3. Lorsqu’une personne a été reconnue comme prioritaire et devant être logée ou relogée en urgence par une commission de médiation en application des dispositions de l’article
L. 441-2-3 du code de la construction et de l’habitation, la carence de l’Etat à exécuter cette décision dans le délai imparti engage sa responsabilité à l’égard du seul demandeur, au titre des troubles dans les conditions d’existence résultant du maintien de la situation qui a motivé la décision de la commission, que l’intéressé ait ou non fait usage du recours en injonction contre l’Etat prévu par l’article L. 441-2-3-1 de ce code. Ces troubles doivent être appréciés en fonction des conditions de logement qui ont perduré du fait de la carence de l’Etat, de la durée de cette carence et du nombre de personnes composant le foyer du demandeur pendant la période de responsabilité de l’Etat, qui court à compter de l’expiration du délai de trois ou six mois imparti au préfet, à compter de la décision de la commission de médiation, par l’article R. 441-16-1 du code de la construction et de l’habitation, pour provoquer une offre de logement. Dans le cas où le demandeur a été reconnu prioritaire au seul motif que sa demande de logement social n’avait pas reçu de réponse dans le délai réglementaire, son maintien dans le logement où il réside ne peut être regardé comme entraînant des troubles dans ses conditions d’existence lui ouvrant droit à réparation que si ce logement est inadapté au regard notamment de ses capacités financières et de ses besoins.

4. La commission de médiation a reconnu le caractère urgent et prioritaire de la demande de M. A... le 19 septembre 2018 au motif qu’il était en attente d’un logement social depuis un délai supérieur au délai fixé par arrêté préfectoral. La persistance de cette situation à compter du 19 mars 2019 est de nature à caractériser la carence fautive de l’Etat. Néanmoins, pendant la période au cours de laquelle le requérant expose qu’il était logé, avec sa conjointe et leurs trois enfants, dans une dépendance du domicile de ses parents, il ne justifie pas que ce logement était suroccupé, ni inadapté aux besoins ou aux capacités de la cellule familiale. Il résulte en revanche de l’instruction qu’à la suite d’un conflit familial, la famille a dû quitter ce logement et faire appel au service des urgences sociales afin de trouver un hébergement d’urgence.
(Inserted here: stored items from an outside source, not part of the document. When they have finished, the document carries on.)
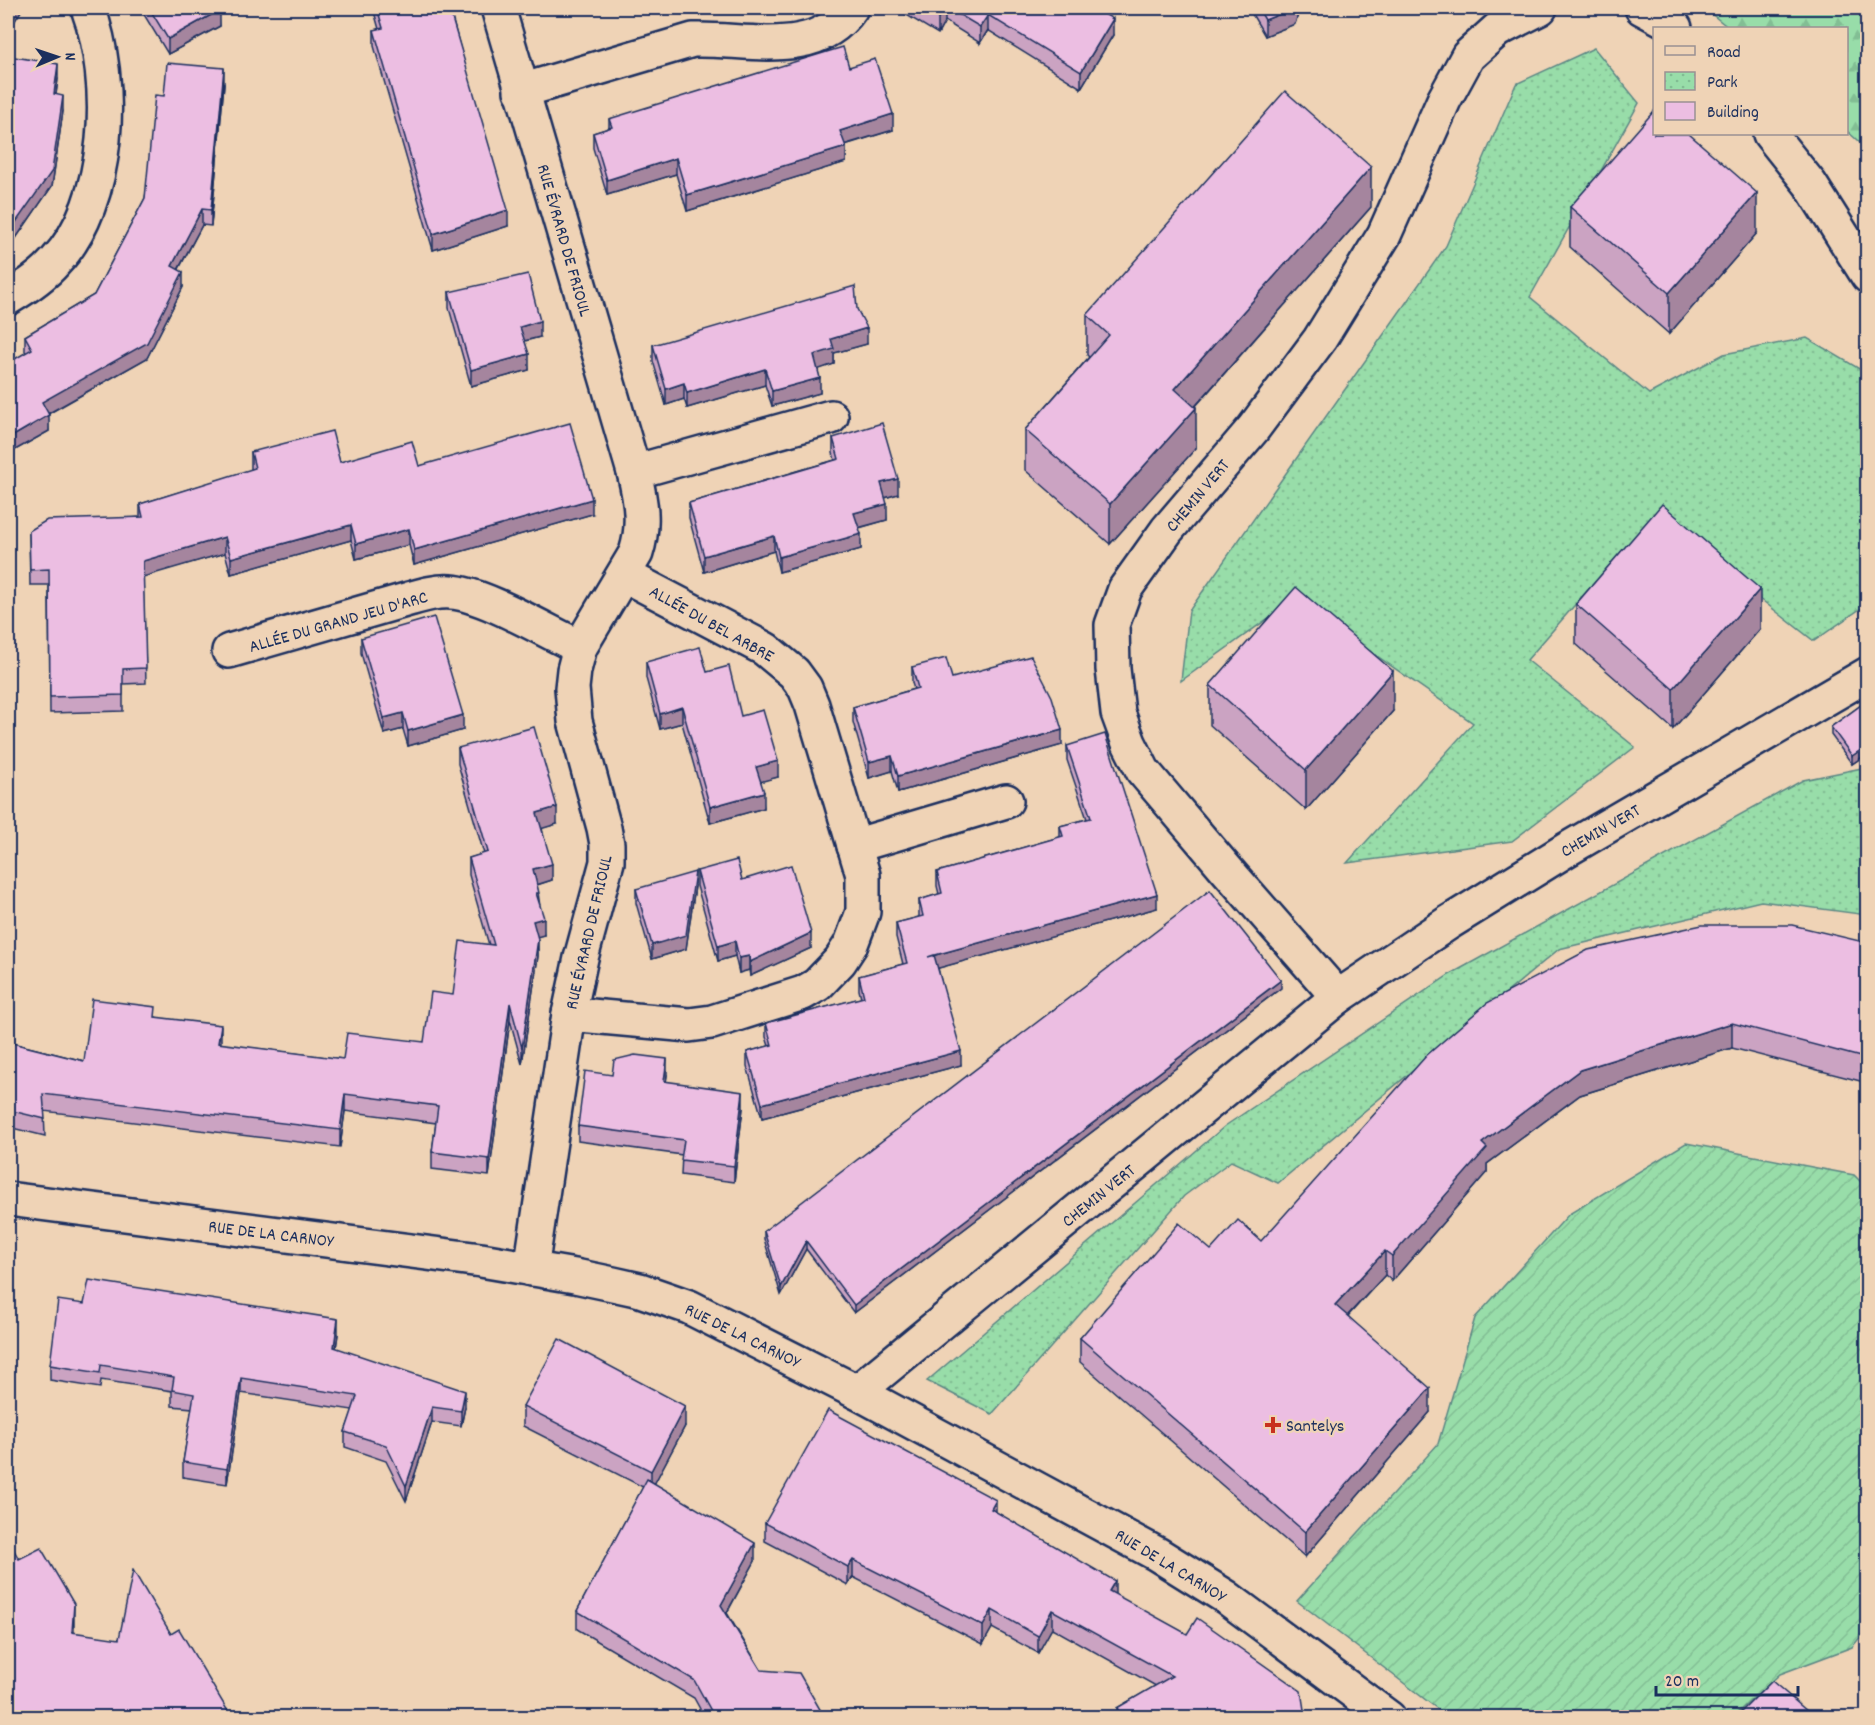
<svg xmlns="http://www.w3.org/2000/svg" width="1875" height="1725" font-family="Dekko,sans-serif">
<defs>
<pattern id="forest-firs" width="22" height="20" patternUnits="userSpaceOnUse" patternTransform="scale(1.5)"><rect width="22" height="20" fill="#98dda9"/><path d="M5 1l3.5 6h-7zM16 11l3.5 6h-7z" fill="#82be94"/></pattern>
<pattern id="park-dots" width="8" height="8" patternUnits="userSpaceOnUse" patternTransform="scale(1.5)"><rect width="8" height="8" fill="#98dda9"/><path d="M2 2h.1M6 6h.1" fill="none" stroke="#82be94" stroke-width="1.8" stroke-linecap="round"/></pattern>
<pattern id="garden-furrows" width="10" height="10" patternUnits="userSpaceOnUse" patternTransform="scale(1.5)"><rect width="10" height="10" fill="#98dda9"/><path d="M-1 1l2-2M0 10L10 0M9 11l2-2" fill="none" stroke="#82be94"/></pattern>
</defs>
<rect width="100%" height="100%" fill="#efd3b6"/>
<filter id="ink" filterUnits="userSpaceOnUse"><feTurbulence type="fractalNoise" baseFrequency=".0167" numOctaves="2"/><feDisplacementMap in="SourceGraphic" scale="12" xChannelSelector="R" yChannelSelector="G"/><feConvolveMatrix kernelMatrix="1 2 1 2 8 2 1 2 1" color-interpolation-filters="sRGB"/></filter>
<g filter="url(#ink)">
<path fill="url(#forest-firs)" stroke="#5a8684" stroke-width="1.5" d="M1704,8H1867V149L1847,131L1846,28H1729Z"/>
<g fill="url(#park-dots)" stroke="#5a8684" stroke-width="1.5">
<path d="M1594,48L1639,103L1530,297L1649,394L1724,354L1807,338L1863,371L1868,385L1867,604L1814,641L1653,515L1527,660L1635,747L1512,841L1347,863L1473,723L1295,599L1181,681L1189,611L1446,246L1516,84Z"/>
<path d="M1867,767V915L1761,901L1559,949L1278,1183L1231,1161L1184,1196L992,1414L927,1381L1225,1126L1449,975L1803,780Z"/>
</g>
<path fill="url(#garden-furrows)" stroke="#5a8684" stroke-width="1.5" d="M1686,1143L1854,1175L1867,1188L1868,1628L1852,1647L1780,1674L1733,1717H1448L1297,1601L1438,1444L1475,1318L1569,1214Z"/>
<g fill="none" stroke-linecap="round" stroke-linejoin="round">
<defs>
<g id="minor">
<path d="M498,8L634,472C641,501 645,525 636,553L580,647L574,670L572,688L575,721L604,828L607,844V862L581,958L569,1014L531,1269"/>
<path d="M1642,8L1670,23L1675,28"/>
<path d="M521,91L693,40C746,38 816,60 851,8"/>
<path d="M1770,134L1810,184L1868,276"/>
<path d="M8,298C25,288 42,277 55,262C112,202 115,81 88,8"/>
<path d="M634,472L831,417"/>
<path d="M229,651L409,599C423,595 436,591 451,592C484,594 547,632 580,647"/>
<path d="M854,846L1006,801"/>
<path d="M1338,997L1226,869L1143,771L1129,743L1118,713L1113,669L1112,625L1125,589L1167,530L1253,429L1320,339L1384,235L1444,100L1468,56L1497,30L1540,8"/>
<path d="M569,1014L689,1025L712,1022L803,993L817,985L840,961L851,944L863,912V875L812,705L805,688L794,673L765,649L624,575"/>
<path d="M857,1392L1338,997L1448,923L1566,850L1868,674"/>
</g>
<path id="tertiary" d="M8,1199L481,1260L575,1276L613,1284L640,1290L689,1307L857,1392L1157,1554L1226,1597L1389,1718"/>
</defs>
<use href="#minor" stroke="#1b2f5e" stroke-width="38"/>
<use href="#tertiary" stroke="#1b2f5e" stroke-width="38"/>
<use href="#minor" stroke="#efd3b6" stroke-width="33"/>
<use href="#tertiary" stroke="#efd3b6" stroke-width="33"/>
</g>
<g fill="#cba3c2" stroke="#1b2f5e" stroke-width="1.5">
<path d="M140,8H218L220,26L168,54Z"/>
<path d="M373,8H453V10H450L508,226L433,250L374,46V30L379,29Z"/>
<path d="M895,8H1103L1101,11L1113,35L1081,88L988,30L980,43L945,21L938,34Z"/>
<path d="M1249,8H1300L1295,24L1265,36L1249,9Z"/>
<path d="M8,56L58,79L56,94L63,111L52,186L14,241L8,236Z"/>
<path d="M849,67L893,130L845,145L846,162L687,211L676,174L607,195L593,148V133L609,128V119Z"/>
<path d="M224,84L211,226L202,225L179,269L183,287L147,358L48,414L49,431L8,454V363L26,353L25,351V336L94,295L145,198L164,96Z"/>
<path d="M1371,207L1195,407L1196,448L1110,544L1025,470V430L1089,357L1087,355V315Z"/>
<path d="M1570,207L1757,233L1669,334L1570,247Z"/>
<path d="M449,292L540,337L525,341L529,370L471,386L449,308Z"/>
<path d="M857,309L867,344L834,353V364L818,369L820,393L772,406L765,385L687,408L684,399L666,405L653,361V345Z"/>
<path d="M833,438L898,494L885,498L887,520L859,528L861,549L779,572L774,551L704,572L689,518V503L835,460L833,453Z"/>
<path d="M251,452L340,462L419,466L592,514L414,565L409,545L356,559L351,540L231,574L225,553L143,576L146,683L123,684V711L50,713L49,585H30L29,531L140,517V504L251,470Z"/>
<path d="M1576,604L1760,629L1673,729L1576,644Z"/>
<path d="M361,638L463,730L408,746L403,729L384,734L361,653Z"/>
<path d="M646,662L707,672L741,716L778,777L760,781L764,808L710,823L682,723L660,729L646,678Z"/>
<path d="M912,667L952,678L1062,745L898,792L892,771L869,778L853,722V707L914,689L912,683Z"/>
<path d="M1210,685L1393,711L1306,810L1210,725Z"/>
<path d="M1868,700V753L1852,764L1831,735V727Z"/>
<path d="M1067,746L1157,908L938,968L961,1065L762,1118L747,1066V1052L769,1046L766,1037V1023L861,998L859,990V976L903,964L896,937V923L919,917V900L939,894L937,886V872L1060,837V826L1087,819L1067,760Z"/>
<path d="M458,748L557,824L542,828L552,880L537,885L544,935L537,936L538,956L522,1064L510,1020L489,1176L432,1169V1152L436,1123L345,1111L340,1147L44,1111L45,1136L8,1127V1042L84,1061L156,1017L221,1044L343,1059L424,1042L453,995L489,945L469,875V858L484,854L458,764Z"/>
<path d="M697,871L742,880L811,948L750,976L749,970L739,973L735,956L718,961L697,886Z"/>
<path d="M695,886L686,949L652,959L636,903V889Z"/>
<path d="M1868,943V1083L1732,1048L1580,1095L1487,1164V1172L1392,1281L1385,1275L1348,1316L1430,1412L1305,1557L1080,1362V1338L1211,1250L1261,1241Z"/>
<path d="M1281,988L854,1313L806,1249L781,1295L764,1239V1231Z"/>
<path d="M612,1075H667L666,1082L743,1108L734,1182L681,1175L682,1155L578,1141V1126Z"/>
<path d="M84,1304L338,1334L336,1348L465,1407L461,1426L432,1422L406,1501L386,1461L345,1447V1432L353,1410L241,1393L227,1484L183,1477V1462L192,1408L172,1406V1391L101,1380L100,1388L50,1380V1365Z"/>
<path d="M523,1406L685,1426L654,1484L755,1561L727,1613L761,1670L825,1718H705L694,1698L577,1629V1611L643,1487L523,1426Z"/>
<path d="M996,1512L1115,1595L1305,1718H1117V1708L1156,1686L1052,1628L1038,1653L992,1628L983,1644L853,1577L848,1585L765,1541V1523Z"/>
</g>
<g fill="#a5859e" stroke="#1b2f5e" stroke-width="1.5">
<path d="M13,8H23L8,32V17Z"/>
<path d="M944,8H945V21L938,34V18Z"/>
<path d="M1093,8H1103L1093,23Z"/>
<path d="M1295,8H1300L1295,24L1265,36V20Z"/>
<path d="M220,10V26L168,54V39Z"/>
<path d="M988,15V30L980,43V27Z"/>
<path d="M1113,19V35L1081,88V72Z"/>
<path d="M58,64V79L54,109V94Z"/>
<path d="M224,68V84L211,226V210Z"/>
<path d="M63,96V111L52,186L14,241V225Z"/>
<path d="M893,114V130L840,146V131Z"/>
<path d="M846,147V162L687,211V195Z"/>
<path d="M676,158V174L607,195V180Z"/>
<path d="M1371,167V207L1175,429V389Z"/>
<path d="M1757,193V233L1669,334V293Z"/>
<path d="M202,209V225L172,281V266Z"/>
<path d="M508,210V226L433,250V234Z"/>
<path d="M183,272V287L147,358L42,417V402Z"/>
<path d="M540,321V337L520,342V327Z"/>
<path d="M867,328V344L834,353V364L814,371V355L831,339Z"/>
<path d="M529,354V370L471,386V370Z"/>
<path d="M765,369V385L687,408V393Z"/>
<path d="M820,378V393L772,406V391Z"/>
<path d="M684,383V399L666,405V389Z"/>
<path d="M1196,408V448L1110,544V504Z"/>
<path d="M49,415V431L8,454V439Z"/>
<path d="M898,479V494L881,499V483Z"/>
<path d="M592,499V514L414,565V550Z"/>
<path d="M887,504V520L854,529V513Z"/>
<path d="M351,525V540L231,574V558Z"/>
<path d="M409,529V545L356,559V544Z"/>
<path d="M861,534V549L779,572V557Z"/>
<path d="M774,536V551L704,572V556Z"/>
<path d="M225,537V553L143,577V561Z"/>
<path d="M1760,589V629L1673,729V689Z"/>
<path d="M1393,671V711L1306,810V770Z"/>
<path d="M682,707V723L660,729V714Z"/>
<path d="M403,713V729L384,734V718Z"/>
<path d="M463,715V730L408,746V731Z"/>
<path d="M1062,730V745L898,792V776Z"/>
<path d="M1868,745V753L1852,764V756Z"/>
<path d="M892,756V771L869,778V762Z"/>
<path d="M778,761V777L756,783V767Z"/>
<path d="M764,792V808L710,823V807Z"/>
<path d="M557,807V824L537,830V813Z"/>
<path d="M552,864V880L533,886V869Z"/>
<path d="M695,872V886L686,949L652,959V945Z"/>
<path d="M1157,894V908L928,971V957Z"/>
<path d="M544,918V935L533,938V921Z"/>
<path d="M811,933V948L750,976V962Z"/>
<path d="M538,939V956L522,1064V1048Z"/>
<path d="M735,941V956L718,961V946Z"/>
<path d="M749,956V970L739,973V958Z"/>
<path d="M1281,980V988L854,1313V1305Z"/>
<path d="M510,1003V1020L489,1176V1159Z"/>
<path d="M1732,1023V1048L1580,1095L1487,1164V1172L1392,1281V1256L1482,1143L1580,1070Z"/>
<path d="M221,1025V1042L218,1060V1043Z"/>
<path d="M961,1051V1065L762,1118V1104Z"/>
<path d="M667,1059V1075L664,1097V1081Z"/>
<path d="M743,1092V1108L734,1182V1166Z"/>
<path d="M345,1094V1111L340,1147V1130Z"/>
<path d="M806,1241V1249L781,1295V1287Z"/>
<path d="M1385,1251V1275L1335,1329V1305Z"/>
<path d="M338,1319V1334L334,1362V1347Z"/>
<path d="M241,1378V1393L227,1484V1469Z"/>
<path d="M1430,1388V1412L1305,1557V1532Z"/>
<path d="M465,1391V1407L461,1426V1411Z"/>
<path d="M685,1406V1426L651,1490V1471Z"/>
<path d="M432,1407V1422L406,1501V1486Z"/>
<path d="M996,1500V1518L991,1509Z"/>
<path d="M755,1543V1561L721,1623V1605Z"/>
<path d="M853,1560V1577L848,1585V1567Z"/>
<path d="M1115,1581V1599L1109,1591Z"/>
<path d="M74,1604V1639L72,1632Z"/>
<path d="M992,1610V1628L983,1644V1626Z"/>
<path d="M1052,1610V1628L1038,1653V1636Z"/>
</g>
<g fill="#ecbee2" stroke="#1b2f5e" stroke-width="1.5">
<path d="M8,8H13L8,17Z"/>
<path d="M149,8H218L220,10L168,39Z"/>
<path d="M377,8H449L508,210L433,234L374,30L383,28Z"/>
<path d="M920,8H944L938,18Z"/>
<path d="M948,8H1094L1113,19L1081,72L988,15L980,27Z"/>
<path d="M1258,8H1295L1265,20Z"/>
<path d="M843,47L849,67L875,59L893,114L840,131L846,147L687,195L676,158L607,180L593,133L612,127L609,119Z"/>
<path d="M8,56L58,64L54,94L63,96L52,171L14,225L8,221Z"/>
<path d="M167,63L224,68L211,210L202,209L172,266L183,272L147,343L42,402L49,415L8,439V363L32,349L25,336L94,295L145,198L155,95L164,96Z"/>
<path d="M1285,91L1371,167L1175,389L1196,408L1110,504L1025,430L1109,335L1087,315Z"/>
<path d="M1654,111V134H1689L1757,193L1669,293L1570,207Z"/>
<path d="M528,274L540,321L520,327L529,354L471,370L449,292Z"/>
<path d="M855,286L857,309L867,328L831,339L834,349L814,355L820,378L772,391L765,369L687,393L684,383L666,389L653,345Z"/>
<path d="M570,423L592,499L414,550L409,529L356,544L351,525L231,558L225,537L143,561L146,668L123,669V695L50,697L49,569L30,570L29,531L47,520L143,517L140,504L255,468L251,452L332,431L340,462L412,441L419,466Z"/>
<path d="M882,423L898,479L881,483L887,504L854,513L861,534L779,557L774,536L704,556L689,503L839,459L833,438Z"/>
<path d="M1662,504L1760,589L1673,689L1576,604Z"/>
<path d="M1296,587L1393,671L1306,770L1210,685Z"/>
<path d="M434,617L463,715L408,731L403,713L384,718L361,638Z"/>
<path d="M700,647L707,672L729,666L741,716L763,710L778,761L756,767L764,792L710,807L682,707L660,714L646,662Z"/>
<path d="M1031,656L1052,697L1062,730L898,776L892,756L869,762L853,707L918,688L912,667L946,658L952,678Z"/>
<path d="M1868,700V745L1852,756L1831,727Z"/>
<path d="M534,727L557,807L537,813L552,864L533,869L539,893H536L544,918L533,921L538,939L522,1048L510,1003L489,1159L432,1152L438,1106L345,1094L340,1130L43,1094L45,1119L8,1110V1042L84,1061L92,999L156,1007L155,1017L221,1025L218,1043L343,1059L347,1033L424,1042L431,992L453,995L460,941L494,945L469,858L488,852L458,748Z"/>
<path d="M1105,734L1157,894L928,957L934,955L961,1051L762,1104L747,1052L772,1045L766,1023L864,997L859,976L907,963L896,923L923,916L919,900L942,893L937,872L1063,836L1060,826L1091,818L1067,746Z"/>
<path d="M737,860L742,880L791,865L811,933L750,962L749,956L739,958L735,941L718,946L697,871Z"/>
<path d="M695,872L686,935L652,945L636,889Z"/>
<path d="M1210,890L1281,980L854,1305L806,1241L781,1287L764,1231Z"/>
<path d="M1702,925H1792L1868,943V1059L1732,1023L1580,1070L1482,1143L1487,1148L1392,1256L1385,1251L1335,1305L1430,1388L1305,1532L1080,1338L1179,1223L1211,1250L1238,1220L1261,1241L1427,1055L1487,1003L1588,950Z"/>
<path d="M635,1055L667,1059L664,1081L743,1092L734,1166L681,1160L684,1140L578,1126L585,1071L612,1075L614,1060Z"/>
<path d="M89,1280L338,1319L334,1347L465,1391L461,1411L432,1407L406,1486L386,1445L345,1432L357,1396L241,1378L227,1469L183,1462L194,1394L172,1390L174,1377L101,1365L100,1373L50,1365L58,1300L84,1304Z"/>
<path d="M559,1339L685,1406L651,1471L523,1406Z"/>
<path d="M828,1410L996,1500L991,1509L1115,1581L1109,1591L1187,1634L1197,1618L1301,1691L1305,1716L1303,1718H1123L1117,1708L1172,1676L1052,1610L1038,1636L992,1610L983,1626L853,1560L848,1567L765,1523Z"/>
<path d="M647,1479L755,1543L721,1605L761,1670L799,1673L825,1718H715L694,1680L577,1611Z"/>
<path d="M11,1545L19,1559L41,1548L74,1604L72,1632L119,1639L133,1570L171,1634L179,1629L232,1718H8V1547Z"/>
<path d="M1772,1681L1815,1718H1735Z"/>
</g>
</g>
<path fill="#c8321e" stroke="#efd3b6" stroke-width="2" d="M1270 1416h6v6h6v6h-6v6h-6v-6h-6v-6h6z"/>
<g text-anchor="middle" stroke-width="4.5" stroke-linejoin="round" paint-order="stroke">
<g font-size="18" fill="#1b2f5e" stroke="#efd3b6">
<text transform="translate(565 240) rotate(74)" y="6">RUE ÉVRARD DE FRIOUL</text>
<text transform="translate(1197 495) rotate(-50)" y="6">CHEMIN VERT</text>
<text transform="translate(338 621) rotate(-16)" y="6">ALLÉE DU GRAND JEU D'ARC</text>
<text transform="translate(712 623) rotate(29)" y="6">ALLÉE DU BEL ARBRE</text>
<text transform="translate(1600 830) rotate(-30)" y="6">CHEMIN VERT</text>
<text transform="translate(588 932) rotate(-77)" y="6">RUE ÉVRARD DE FRIOUL</text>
<text transform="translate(1098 1195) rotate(-39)" y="6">CHEMIN VERT</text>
<text transform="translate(271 1233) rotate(7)" y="6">RUE DE LA CARNOY</text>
<text transform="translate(743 1335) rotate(26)" y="6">RUE DE LA CARNOY</text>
<text transform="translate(1171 1565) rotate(31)" y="6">RUE DE LA CARNOY</text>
</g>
<g font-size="18" fill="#1b2f5e" stroke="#efd3b6" text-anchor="start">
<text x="1286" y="1431">Santelys</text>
</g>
</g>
<rect width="1875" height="1725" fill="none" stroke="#efd3b6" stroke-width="30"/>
<rect x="15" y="15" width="1845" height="1695" fill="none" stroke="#1b2f5e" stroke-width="2" filter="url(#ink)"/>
<rect x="1653" y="27" width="195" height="108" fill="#efd3b6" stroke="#9a9193" stroke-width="1.5"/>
<rect x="1665" y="46" width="30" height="9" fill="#efd3b6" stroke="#9a9193" stroke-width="1.5"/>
<text x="1707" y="57" font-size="18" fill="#1b2f5e">Road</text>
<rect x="1665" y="72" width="30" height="18" fill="url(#park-dots)" stroke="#9a9193" stroke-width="1.5"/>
<text x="1707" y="87" font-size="18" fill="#1b2f5e">Park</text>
<rect x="1665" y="102" width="30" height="18" fill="#ecbee2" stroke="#9a9193" stroke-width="1.5"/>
<text x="1707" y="117" font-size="18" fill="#1b2f5e">Building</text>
<g transform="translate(57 57) rotate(88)" stroke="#efd3b6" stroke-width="4.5" paint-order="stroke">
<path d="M0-4.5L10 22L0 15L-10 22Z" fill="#1b2f5e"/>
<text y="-9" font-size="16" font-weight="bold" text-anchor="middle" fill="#1b2f5e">N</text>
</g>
<path d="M1656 1686v9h142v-9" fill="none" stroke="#1b2f5e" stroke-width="3"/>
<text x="1665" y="1686" font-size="18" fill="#1b2f5e" stroke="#efd3b6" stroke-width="4.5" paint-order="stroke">20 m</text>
</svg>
La famille a alors été hébergée dans des hôtels sociaux au cours de la période du 24 avril 2021 au 4 août 2022, avant la conclusion d’une convention d’occupation dans le cadre du dispositif SOLIBAIL, qui présente un caractère précaire. Dans ces conditions, à compter du 24 avril 2021 jusqu’à la date du présent jugement, M. A... a subi des troubles dans les conditions d’existence dont il sera fait une juste appréciation en lui allouant une indemnité d’un montant total de 5 300 euros.

5. Il résulte de ce qui précède qu’il y a lieu de condamner l’État à verser à M. A... la somme de 5 300 euros, tous intérêts confondus au jour du présent jugement.

Sur les frais liés au litige :

6. Dans les circonstances de l’espèce, il n’y a pas lieu de faire application des articles
L. 761-1 du code de justice administrative et 37 de la loi du 10 juillet 1991.

D E C I D E :


Article 1er : L’Etat est condamné à verser à M. A... la somme de 5 300 euros, tous intérêts confondus au jour du présent jugement.

Article 2 : Le surplus des conclusions de la requête est rejeté.

Article 3 : Le présent jugement sera notifié à M. B... A..., à Me Dubois, et au ministre de l’aménagement du territoire et de la décentralisation.

Copie en sera adressée au préfet de la Seine-Saint-Denis.

Rendu public par mise à disposition au greffe le 9 juillet 2025.

La magistrate désignée
M. Parent
La greffière
D. Kaba


La République mande et ordonne au ministre de l’aménagement du territoire et de la décentralisation en ce qui le concerne et à tous commissaires de justice à ce requis en ce qui concerne les voies de droit commun contre les parties privées, de pourvoir à l’exécution de la présente décision.